As a cloud architect, I’ve had the opportunity to work with a variety of technologies and solutions, but one of the most fascinating journeys has been my transition from infrastructure administration to cloud architecture. In this blog post, I’ll share my experiences and lessons learned from this journey, specifically focusing on a recent case study that highlights the importance of understanding vSAN stretched cluster design considerations.
Recently, I was working on a project where we had to design a highly available and scalable virtualized infrastructure for a client. We decided to use vSAN as our storage solution, and after researching and testing different configurations, we settled on a stretched cluster design. However, during the implementation phase, we encountered an issue that made us question the limitations of this design.
The issue arose when one of the hosts in the cluster became unresponsive and disconnected from the vCenter server. We tried to add a new witness host to replace the failed host, but found that we were unable to do so due to a limitation in vSAN’s design. Specifically, vSAN requires all hosts to be connected to the vCenter server before initiating reconfiguration operations, such as adding or removing witness hosts.
This limitation is intended to ensure that vSAN collects enough information from all hosts before initiating any changes, which helps prevent data corruption and ensures a smooth upgrade process. However, in our case, this limitation became a problem because we were unable to replace the failed host with a new witness host until the unresponsive host was brought back online.
At first, we thought this was a major issue that could potentially cause downtime and affect the availability of our infrastructure. However, after further research and testing, we discovered that vSAN can still rebuild data on other hosts even if one host is not responding. This means that we can still maintain the high availability and scalability of our infrastructure, even in the event of a host failure.
While this was a relief, it also raised some questions about why anyone would want to change witness hosts exactly when a host is not responding. After all, if a host is not available, vSAN will rebuild data on other hosts anyway, so why bother changing the witness host at that time? The answer lies in the fact that sometimes, maintenance and upgrades are unavoidable, and having the ability to change witness hosts during these times can be beneficial.

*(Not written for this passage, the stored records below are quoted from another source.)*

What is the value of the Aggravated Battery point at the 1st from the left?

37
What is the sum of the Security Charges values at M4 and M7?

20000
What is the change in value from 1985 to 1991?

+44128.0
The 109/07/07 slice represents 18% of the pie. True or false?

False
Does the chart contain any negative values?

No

For example, if a host is scheduled for an upgrade or maintenance, it would be wise to change the witness host before the maintenance window begins. This ensures that the cluster remains highly available and scalable even during the maintenance period. Additionally, having the ability to change witness hosts as needed can help improve the overall reliability and availability of the infrastructure.

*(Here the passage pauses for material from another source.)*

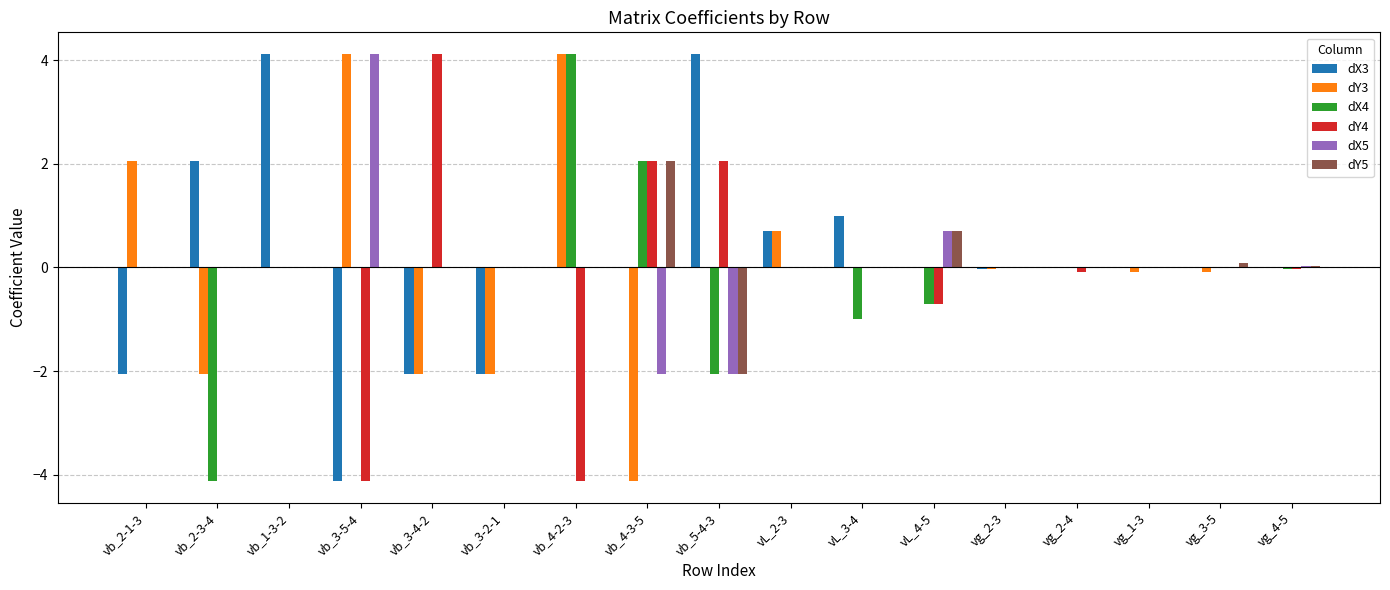

How many categories are shown in the chart?

17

So, what’s the takeaway from this case study? The most important lesson I learned is the importance of understanding vSAN stretched cluster design considerations before implementing such a solution. While vSAN offers many benefits, such as high availability and scalability, it also has limitations that must be considered when designing and implementing a highly available infrastructure.
In conclusion, my journey from infrastructure administration to cloud architecture has been a rewarding one, filled with opportunities to learn and grow. The case study of our experience with vSAN stretched cluster design considerations highlights the importance of understanding the limitations and capabilities of storage solutions like vSAN. By doing so, we can design and implement highly available and scalable infrastructures that meet our clients’ needs and provide a solid foundation for their businesses.